Tourism is frequently (usually) described through economic metrics: revenue, jobs, visitor numbers, and occupancy. These matter and deserve utmost attention. Tourism is an economic sector with a powerful economic impact. 

Yet when tourism is viewed only economically, something essential gets lost. The sector also makes a social, cultural and psychological contribution that is out of the reach of most other sectors and is also harder to measure. Tourism helps people feel part of a broader human story. It strengthens the connection to place. It supports human well-being and a social perspective. 

Tourism matters because it creates the conditions for awe, and awe has proven personal and social benefits. 

Research by Piff, Dietze and colleagues shows that awe increases pro-social behaviour, while studies by Bai, Maruskin and others link awe with emotional regulation and enhanced wellbeing

 

Awe (and Tourism) as a Zoom Out Button 

A simple way to understand awe is to imagine pressing a Zoom Out Button. Suddenly, the frame expands and more of the picture comes into view. Travel also acts like a Zoom Out Button. It does not change reality; it simply widens what people can see. 

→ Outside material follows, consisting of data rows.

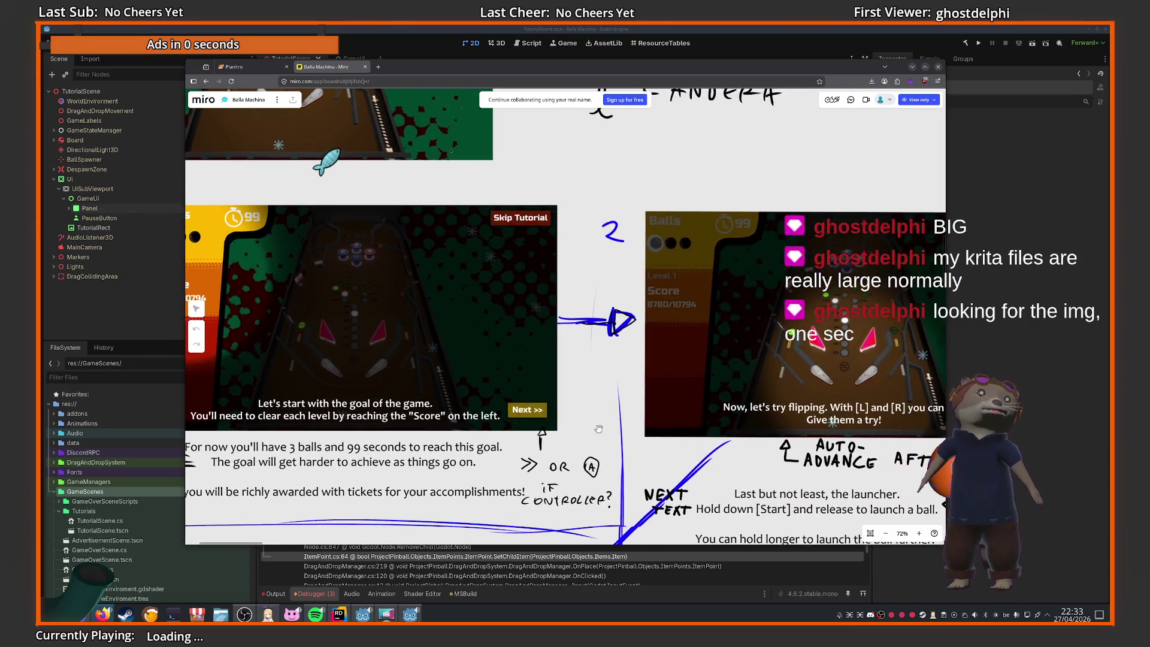
scroll(658, 409, "down", 3)
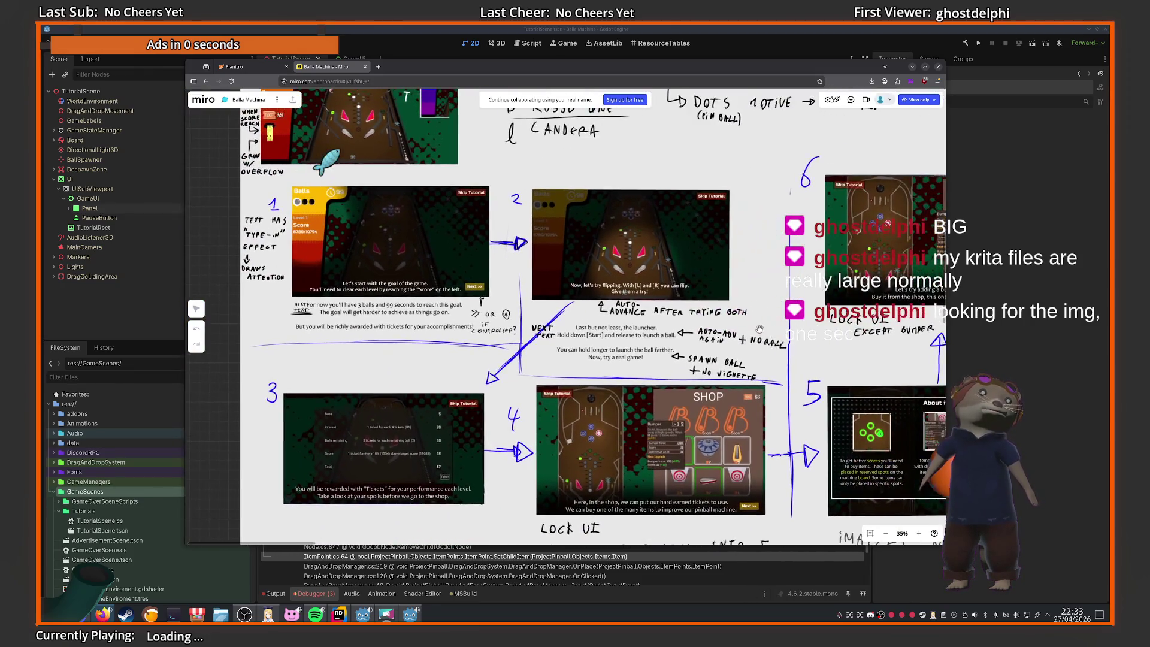
Back in Godot, inspect the TutorialRect node's properties and select the TutorialScene file
left_click(138, 299)
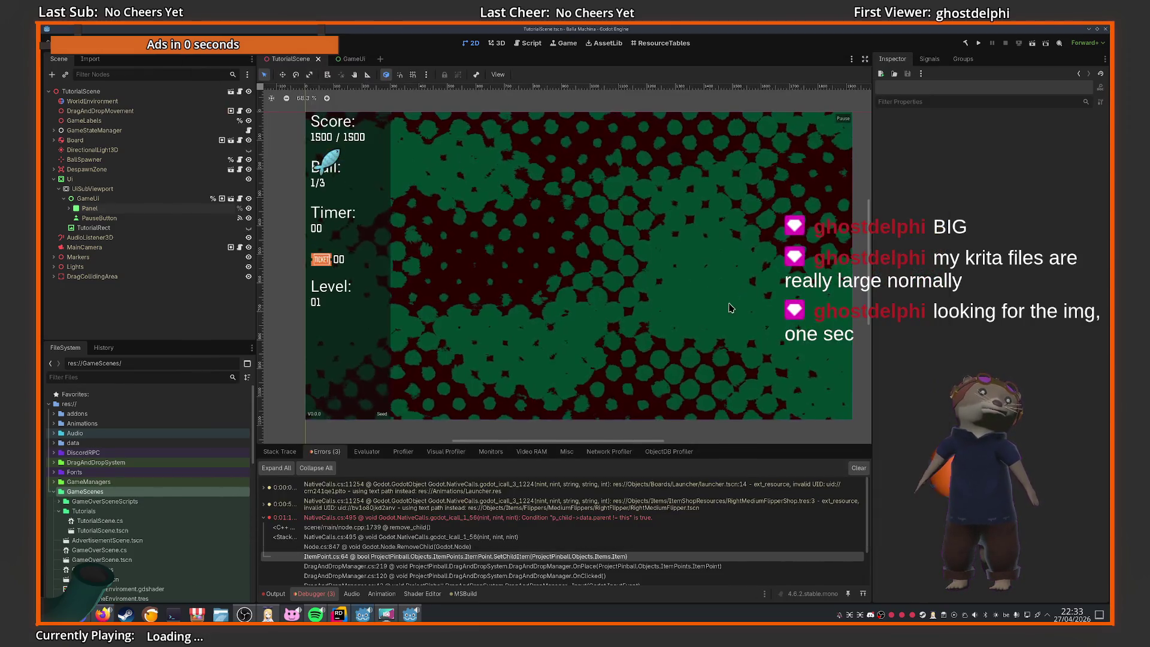
left_click(131, 229)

Travel interrupts the close-up of daily life. It places people in new environments, stories and landscapes where perspective can naturally widen. Awe often follows - sometimes quietly, sometimes dramatically - and with it comes a renewed sense of connection, scale and possibility. 

 

Tourism’s Contribution to Personal and Social Well-being 

When awe widens the frame, several things tend to follow: 

  • people feel more grounded

  • perspective becomes clearer

  • empathy increases

  • connection strengthens 

A growing body of research, including work by Stellar, Gordon, Keltner and others, links awe with pro-social behaviour, expanded thinking and increased wellbeing. Tourism does not manufacture these outcomes. It creates the conditions in which they are more likely to arise. 

 

A Closing Reflection 

Awe can be dramatic or quiet. It can arrive through landscapes or laneways. What matters is the shift it creates - in perspective, in connection, in meaning. 

Tourism creates space for awe. It widens the frame of people's lives and lived experience. It strengthens connection to place and to one another. It helps people feel grounded in a wider world. 

This is why tourism matters beyond economics alone. It's why travel endures.  It's also why tourism’s deeper contribution deserves recognition, resourcing and (dare I say it) measurement.